Example Code (randTest produces different output run-to-run):

import random

''' Class contains a large set of pseudo-random numbers. '''
class bigSet:
    def __init__(self):
        self.a = set()
        for n in range(2000):
            self.a.add(random.random())
        return


''' Main test function. '''
def randTest():
    ''' Seed the PRNG. '''
    random.seed(0)

    ''' Create sets of bigSet elements, presumably many memory allocations. ''' 
    b = set()
    for n in range (2000):
        b.add(bigSet())

    ''' Pick a random value from a random bigSet. Would have expected this to be deterministic. '''    
    c = random.sample(b,1)[0]
    print('randVal: ' + str(random.random()))           #This value is always the same
    print('setSample: ' + str(random.sample(c.a,1)[0])) #This value can change run-to-run
    return

Solution

  • It has to do with object instantiation of mutable objects. if I create a set of frozenset it does give a deterministic result;

    Python 2.7.11 (default, Jan  9 2016, 15:47:04) 
    [GCC 4.2.1 Compatible FreeBSD Clang 3.4.1 (tags/RELEASE_34/dot1-final 208032)] on freebsd10
    Type "help", "copyright", "credits" or "license" for more information.
    >>> import random
    >>> random.seed(0)
    >>> set(frozenset(random.random() for i in range(5)) for j in range(5))
    set([frozenset([0.7298317482601286, 0.3101475693193326, 0.8988382879679935, 0.47214271545271336, 0.6839839319154413]), frozenset([0.5833820394550312, 0.4765969541523558, 0.4049341374504143, 0.30331272607892745, 0.7837985890347726]), frozenset([0.7558042041572239, 0.5046868558173903, 0.9081128851953352, 0.28183784439970383, 0.6183689966753316]), frozenset([0.420571580830845, 0.25891675029296335, 0.7579544029403025, 0.8444218515250481, 0.5112747213686085]), frozenset([0.9097462559682401, 0.8102172359965896, 0.9021659504395827, 0.9827854760376531, 0.25050634136244054])])
    >>> random.seed(0)
    >>> set(frozenset(random.random() for i in range(5)) for j in range(5))
    set([frozenset([0.7298317482601286, 0.3101475693193326, 0.8988382879679935, 0.47214271545271336, 0.6839839319154413]), frozenset([0.5833820394550312, 0.4765969541523558, 0.4049341374504143, 0.30331272607892745, 0.7837985890347726]), frozenset([0.7558042041572239, 0.5046868558173903, 0.9081128851953352, 0.28183784439970383, 0.6183689966753316]), frozenset([0.420571580830845, 0.25891675029296335, 0.7579544029403025, 0.8444218515250481, 0.5112747213686085]), frozenset([0.9097462559682401, 0.8102172359965896, 0.9021659504395827, 0.9827854760376531, 0.25050634136244054])])
    >>> 
    

    If I'm not mistaken, CPython uses a (mutable) object's memory location as it's id and as the key for hashing.

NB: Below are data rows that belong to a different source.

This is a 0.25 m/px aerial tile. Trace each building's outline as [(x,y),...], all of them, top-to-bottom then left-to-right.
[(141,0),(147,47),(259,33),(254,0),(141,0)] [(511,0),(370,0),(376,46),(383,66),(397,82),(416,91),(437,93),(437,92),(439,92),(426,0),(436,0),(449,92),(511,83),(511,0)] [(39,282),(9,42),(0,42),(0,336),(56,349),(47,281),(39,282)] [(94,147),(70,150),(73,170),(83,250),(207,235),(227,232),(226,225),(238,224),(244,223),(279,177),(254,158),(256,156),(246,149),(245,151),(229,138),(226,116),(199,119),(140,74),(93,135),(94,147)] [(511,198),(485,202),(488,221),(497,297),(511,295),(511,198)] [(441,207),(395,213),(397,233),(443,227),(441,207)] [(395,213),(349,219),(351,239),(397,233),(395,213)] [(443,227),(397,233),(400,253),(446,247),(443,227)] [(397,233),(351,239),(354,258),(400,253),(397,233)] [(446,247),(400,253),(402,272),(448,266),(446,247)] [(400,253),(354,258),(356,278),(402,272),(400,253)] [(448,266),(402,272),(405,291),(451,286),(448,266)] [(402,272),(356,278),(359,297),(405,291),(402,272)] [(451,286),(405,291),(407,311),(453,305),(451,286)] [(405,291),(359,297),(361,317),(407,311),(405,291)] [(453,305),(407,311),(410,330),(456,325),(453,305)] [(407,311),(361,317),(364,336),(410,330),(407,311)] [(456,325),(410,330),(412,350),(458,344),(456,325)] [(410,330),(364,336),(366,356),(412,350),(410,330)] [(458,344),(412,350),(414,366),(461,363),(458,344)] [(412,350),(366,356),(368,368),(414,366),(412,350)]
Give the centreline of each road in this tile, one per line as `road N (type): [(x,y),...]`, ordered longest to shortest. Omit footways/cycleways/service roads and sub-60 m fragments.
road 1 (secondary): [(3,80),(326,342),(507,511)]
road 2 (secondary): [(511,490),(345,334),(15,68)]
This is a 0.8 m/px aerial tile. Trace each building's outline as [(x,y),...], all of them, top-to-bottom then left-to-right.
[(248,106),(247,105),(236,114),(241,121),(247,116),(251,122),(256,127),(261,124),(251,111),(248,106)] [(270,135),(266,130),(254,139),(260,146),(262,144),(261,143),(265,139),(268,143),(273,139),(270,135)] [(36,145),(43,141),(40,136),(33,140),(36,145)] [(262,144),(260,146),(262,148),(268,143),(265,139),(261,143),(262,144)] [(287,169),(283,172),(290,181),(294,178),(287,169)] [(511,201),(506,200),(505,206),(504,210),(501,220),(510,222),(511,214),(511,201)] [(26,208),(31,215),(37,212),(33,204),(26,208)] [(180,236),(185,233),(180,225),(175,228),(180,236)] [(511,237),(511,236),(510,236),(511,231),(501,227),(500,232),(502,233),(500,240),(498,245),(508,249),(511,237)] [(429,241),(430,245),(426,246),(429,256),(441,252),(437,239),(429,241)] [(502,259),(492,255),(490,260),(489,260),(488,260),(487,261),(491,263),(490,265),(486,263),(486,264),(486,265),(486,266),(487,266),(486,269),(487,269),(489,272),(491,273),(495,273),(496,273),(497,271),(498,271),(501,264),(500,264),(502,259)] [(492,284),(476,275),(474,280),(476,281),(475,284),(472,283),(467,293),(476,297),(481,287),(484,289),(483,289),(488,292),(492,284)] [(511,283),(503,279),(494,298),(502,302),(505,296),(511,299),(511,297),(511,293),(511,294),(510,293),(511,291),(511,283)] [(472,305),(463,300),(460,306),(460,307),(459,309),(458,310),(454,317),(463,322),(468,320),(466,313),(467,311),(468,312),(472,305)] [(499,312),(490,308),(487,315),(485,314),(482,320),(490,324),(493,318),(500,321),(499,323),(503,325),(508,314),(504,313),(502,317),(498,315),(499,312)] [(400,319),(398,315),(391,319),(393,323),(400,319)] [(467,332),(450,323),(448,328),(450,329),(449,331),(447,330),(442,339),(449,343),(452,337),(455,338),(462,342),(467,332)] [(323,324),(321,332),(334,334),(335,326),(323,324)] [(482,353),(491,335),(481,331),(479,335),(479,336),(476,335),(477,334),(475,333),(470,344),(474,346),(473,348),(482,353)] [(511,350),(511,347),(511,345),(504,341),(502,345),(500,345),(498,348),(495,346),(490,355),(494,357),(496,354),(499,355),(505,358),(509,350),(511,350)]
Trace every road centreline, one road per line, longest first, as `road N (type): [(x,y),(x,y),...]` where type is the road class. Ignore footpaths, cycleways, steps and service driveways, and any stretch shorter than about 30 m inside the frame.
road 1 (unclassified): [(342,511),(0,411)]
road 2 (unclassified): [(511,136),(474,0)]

    So while the contents of the objects will always be the same, it's id will be different;

    In [13]: random.seed(0)
    
    In [14]: k = set()
    
    In [15]: for n in range (20):
        k.add(bigSet())
       ....:     
    
    In [16]: for x in k:
        print(id(x))
       ....:     
    34856629808
    34856629864
    34856631936
    34856630424
    34856629920
    34856631992
    34856630480
    34856629976
    34856632048
    34856631040
    34856630536
    34856632104
    34856630032
    34856630592
    34856630088
    34856632160
    34856629752
    34856629696
    34856630760
    34856630256
    
    In [17]: random.seed(0)
    
    In [18]: k = set()
    
    In [19]: for n in range (20):
       ....:         k.add(bigSet())
       ....:     
    
    In [20]: for x in k:
       ....:         print(id(x))
       ....:     
    34484534800
    34856629808
    34484534856
    34856629864
    34856631936
    34856630424
    34856629920
    34856631992
    34484534968
    34856629976
    34856630480
    34856632048
    34856631040
    34484535024
    34484535080
    34484535136
    34856632216
    34484534688
    34484534912
    34484534744
    

    A possible solution would be to subclass a frozen set.